FIRST Robotics Team Division by Zero Takes Gold at Long Island Regional

[A photograph for media use is available at http://www.clarkson.edu/news/photos/first2007.jpg

Last Thursday through Saturday the team traveled to the Long Island Regional to compete against 40 other teams. Division By Zero was undefeated in the qualifying rounds with a record of 11-0. This gave the team the first-seed position going into the elimination matches of the tournament. The team battled through semi-final, quarter-final and championship matches, to emerge as the winner of the regional competition. The final record for this double elimination event was 16-1, with the only loss occurring in the first match of a semi-final round. first2007

The team's commitment to community service also prompted the judging panel to award Team 229 a Judges' Award for the team's unique efforts, performance and dynamics to inspire students to pursue careers in math, science, technology and engineering. Division By Zero's university and high school team members have been instrumental in promoting and mentoring Lego League robotics teams at the elementary level and Vex robotics teams at the middle school level.
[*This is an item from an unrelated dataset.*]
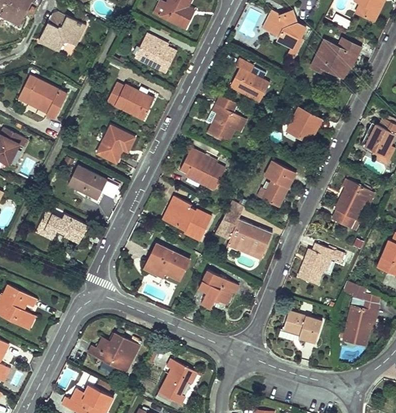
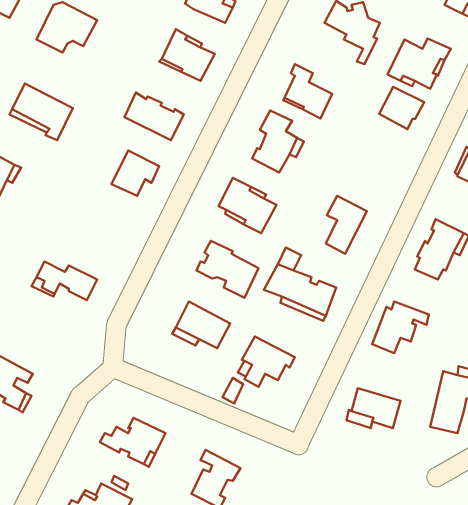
building: [287,107,322,140] -> [379,87,424,129]
building: [68,165,107,199] -> none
The team is now setting their sights on the National Robotics Competition in Atlanta, Ga. Regional competitions are held all over the United States and in three other countries. Award winners from each regional are invited to a championship event consisting of more than 300 teams and 25,000 students in Atlanta, competing for the championship title.
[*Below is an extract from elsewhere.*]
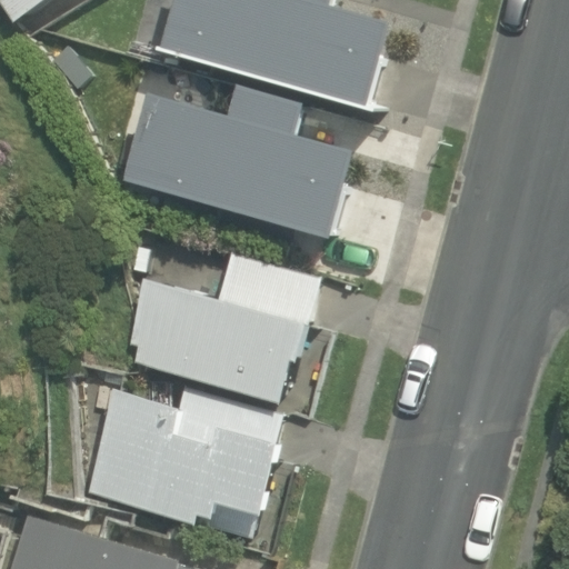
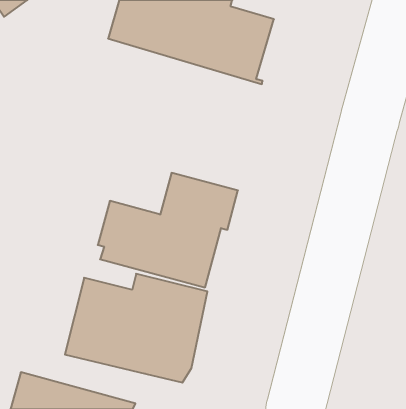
building: [114,89,343,243] -> none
The team traveled to Rochester, N.Y., in early March to compete in the Finger Lakes Regional along with 34 other teams. Division by Zero was successful in reaching the quarter finals before losing to a strong alliance of robots. The team received the Xerox Creativity Award for its innovative three-finger gripper design that readily manipulates inflated pool tube-like game pieces used to score in the competition.
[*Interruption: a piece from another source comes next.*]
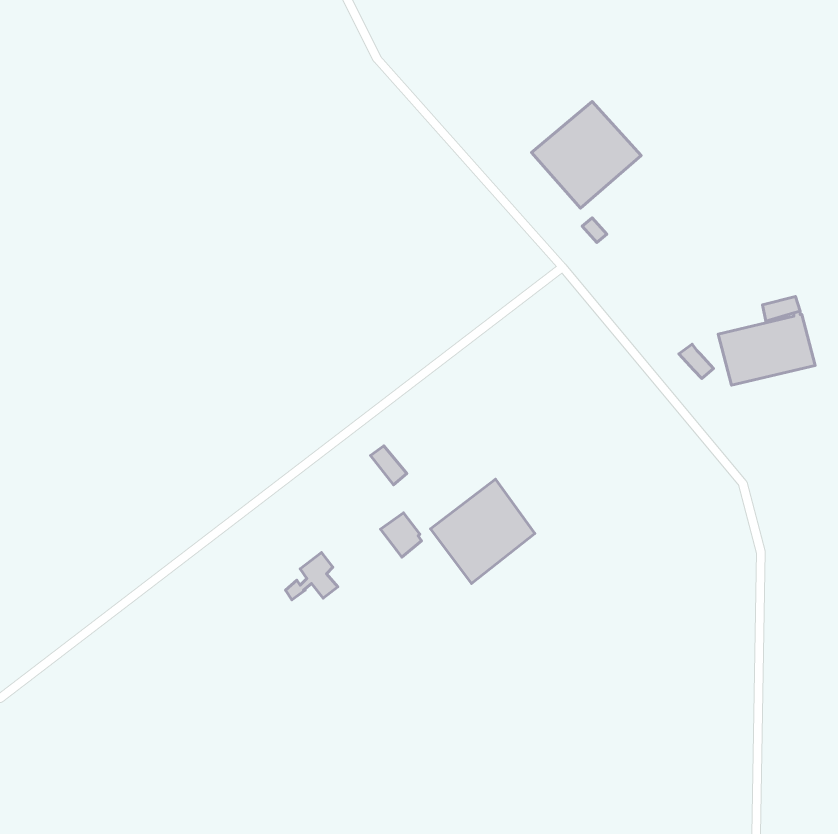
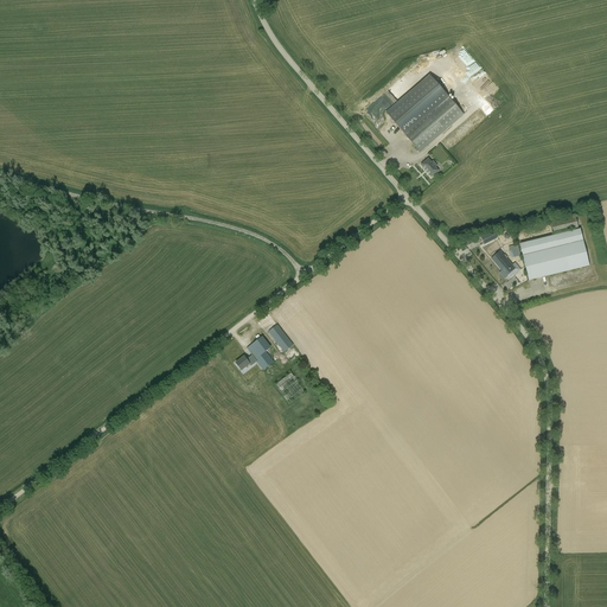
building: [430,479,535,584] -> none
building: [285,552,338,600] -> [236,334,274,369]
FIRST (For Inspiration and Recognition of Science and Technology) is a national program that teams together high school students with engineers from universities and industry to design and build remote-controlled robots for competition. Its mission is to inspire high school students to pursue college degrees and ultimately careers in science and technology.

The SPEED (Student Projects for Engineering Experience and Design) program is one of the Wallace H. Coulter School of Engineering hallmark initiatives exemplifying Clarkson's boundary-spanning approach to education. SPEED promotes multidisciplinary, project-based learning opportunities for more than 250 undergraduates annually. Projects involve engineering design and analysis, and fabrication. In addition, students learn real-world business skills such as budget management, effective teamwork, and communications skills. SPEED receives its primary financial support from the Wallace H. Coulter Foundation with contributions from ExxonMobil and Turner Construction Company. The program was recognized with the 2001 Boeing Outstanding Educator Award and the 2002 Corporate and Foundation Alliance Award for its exceptional contributions to improving undergraduate engineering education.

Clarkson University, located in Potsdam, New York, is a private, nationally ranked university with a reputation for developing innovative leaders in engineering, business, the sciences, health sciences and the humanities. At Clarkson, 3,000 high-ability students excel in an environment where learning is not only positive, friendly and supportive but spans the boundaries of traditional disciplines and knowledge. Faculty achieves international recognition for their research and scholarship and connects students to their leadership potential in the marketplace through dynamic, real-world problem solving.